--- Start of RAW DATA ---

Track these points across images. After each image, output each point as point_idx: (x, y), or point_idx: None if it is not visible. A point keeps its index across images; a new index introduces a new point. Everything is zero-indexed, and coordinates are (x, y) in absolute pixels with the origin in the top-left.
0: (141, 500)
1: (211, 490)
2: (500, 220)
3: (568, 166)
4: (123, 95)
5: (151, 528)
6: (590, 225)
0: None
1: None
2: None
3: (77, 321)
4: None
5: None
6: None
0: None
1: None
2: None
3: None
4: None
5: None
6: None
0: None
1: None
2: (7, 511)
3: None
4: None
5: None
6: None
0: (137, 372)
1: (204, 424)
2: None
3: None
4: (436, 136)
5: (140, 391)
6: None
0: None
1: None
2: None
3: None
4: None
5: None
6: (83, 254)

--- End of RAW DATA ---

[AIM OF THE TASK]:
Lay out every line of the records above as a Markdown table with two columns, Row for the row number and Line for the line itself, and leave out any blank lines.

[OUTPUT OF THE TASK]:
| Row | Line |
|---|---|
| 1 | Track these points across images. After each image, output each point as point_idx: (x, y), or point_idx: None if it is not visible. A point keeps its index across images; a new index introduces a new point. Everything is zero-indexed, and coordinates are (x, y) in absolute pixels with the origin in the top-left. |
| 2 | 0: (141, 500) |
| 3 | 1: (211, 490) |
| 4 | 2: (500, 220) |
| 5 | 3: (568, 166) |
| 6 | 4: (123, 95) |
| 7 | 5: (151, 528) |
| 8 | 6: (590, 225) |
| 9 | 0: None |
| 10 | 1: None |
| 11 | 2: None |
| 12 | 3: (77, 321) |
| 13 | 4: None |
| 14 | 5: None |
| 15 | 6: None |
| 16 | 0: None |
| 17 | 1: None |
| 18 | 2: None |
| 19 | 3: None |
| 20 | 4: None |
| 21 | 5: None |
| 22 | 6: None |
| 23 | 0: None |
| 24 | 1: None |
| 25 | 2: (7, 511) |
| 26 | 3: None |
| 27 | 4: None |
| 28 | 5: None |
| 29 | 6: None |
| 30 | 0: (137, 372) |
| 31 | 1: (204, 424) |
| 32 | 2: None |
| 33 | 3: None |
| 34 | 4: (436, 136) |
| 35 | 5: (140, 391) |
| 36 | 6: None |
| 37 | 0: None |
| 38 | 1: None |
| 39 | 2: None |
| 40 | 3: None |
| 41 | 4: None |
| 42 | 5: None |
| 43 | 6: (83, 254) |